ELEKTROCONVULSIETHERAPIE (ECT) - VOOR WIE?

Voor welke groepen patiënten is ECT een geschikte behandelmethode?
De eerste en meest voorkomende categorie patiënten die voor deze behandeling in aanmerking komt, zijn mensen die een ernstige depressie hebben, en die niet (voldoende) reageren op behandeling met medicijnen. Bij ernstige depressie wordt behandeling met ECT overwogen als de gewone behandelingen niet helpen, of teveel bijwerkingen geven. Het kan voorkomen dat mensen bepaalde medicijnen niet kunnen verdragen. Dit is het geval bij sommige vormen van hartlijden, bij oudere patiënten, of bij zwangerschap. In dat geval kan ECT een veilig alternatief zijn.

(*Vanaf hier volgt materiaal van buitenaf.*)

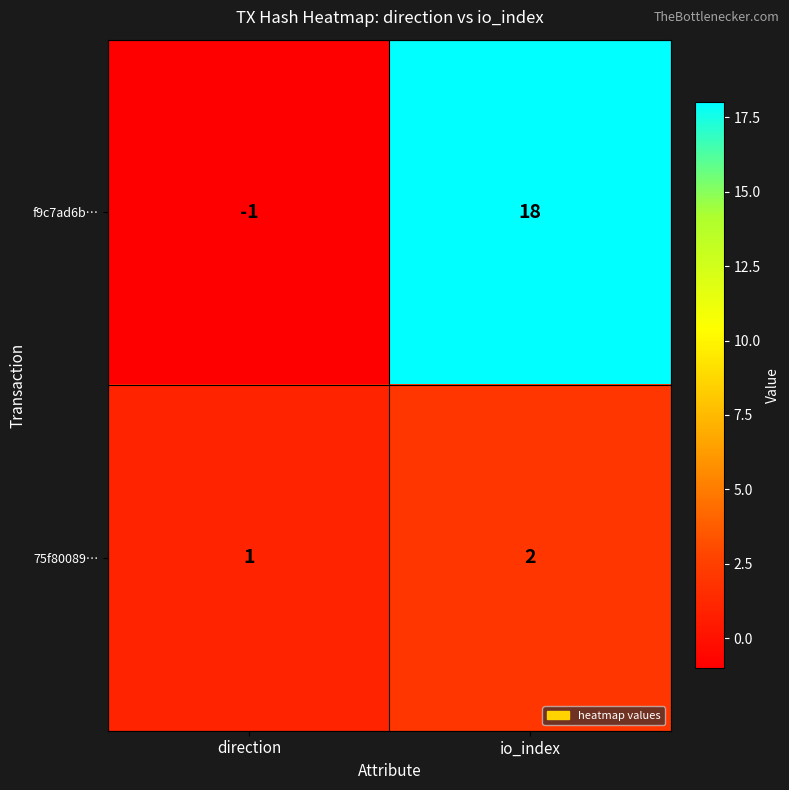

What is the spread (max minus min) of values at direction?

2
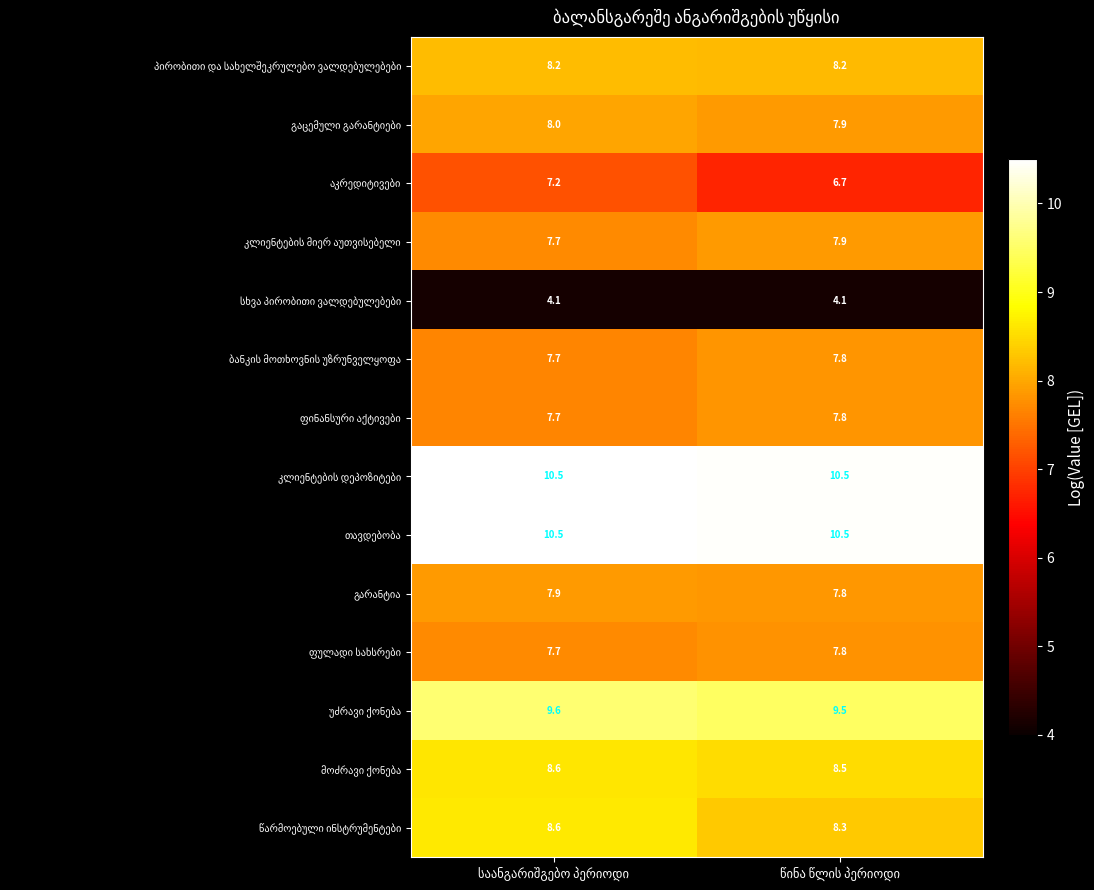

What is the greatest value displayed?

10.5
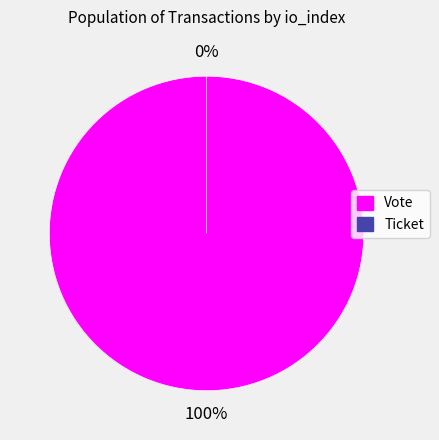

What is the smallest slice in the pie chart?

Ticket (io_index=0)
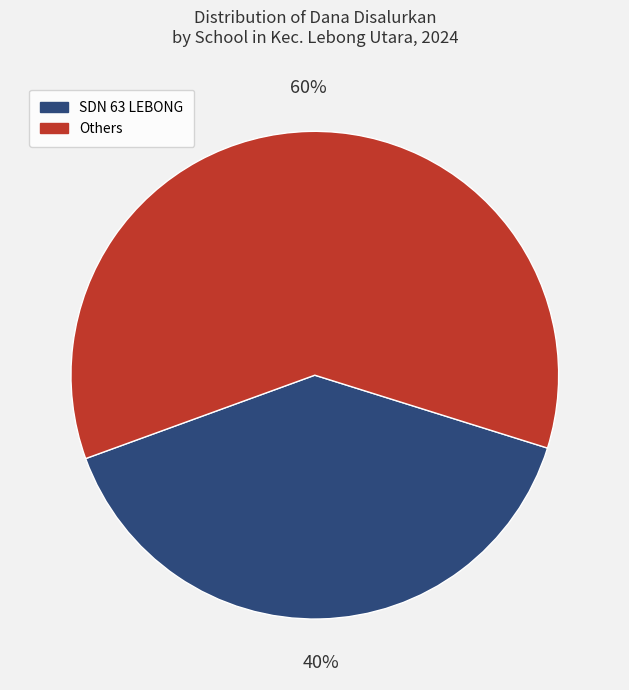

The SDN 63 LEBONG slice represents 40% of the pie. True or false?

True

Omdat ECT in tegenstelling tot behandeling met medicijnen een snel effect heeft, wordt in gevallen waar niet langer kan worden afgewacht, soms de beslissing genomen, de medicijnen 'over te slaan'. Dit kan het geval zijn in (levens)bedreigende situaties, bij mensen die in een slechte lichamelijke conditie zijn.

Ook op andere, zeer ernstige psychiatrische ziektebeelden kan ECT een goed effect hebben. Een voorbeeld daarvan is de manische psychose bij patiënten die lijden aan een bipolaire stoornis. Ook hierbij geldt dat ECT effectief kan zijn als medicijnen niet voldoende werken. In zeldzame gevallen kan ECT worden toegepast bij schizofrenie.

Wanneer geen ECT?
Sommige lichamelijke aandoeningen kunnen een verhoogd risico geven op complicaties bij ECT. Indien goed behandeld, hoeven deze aandoeningen geen belemmering te zijn voor de toepassing van ECT. Er is een verhoogd risico op complicaties kort na een hartinfarct, bij ernstige hoge bloeddruk, bij stoornissen in de bloedstolling en bij bepaalde longziekten. Sommige oogziekten (aanleg voor netvliesloslating, verhoogde oogboldruk) en ook neurologische aandoeningen in het hoofd, bijvoorbeeld hersenbloeding of hersentumor, kunnen een reden zijn om geen ECT toe te passen.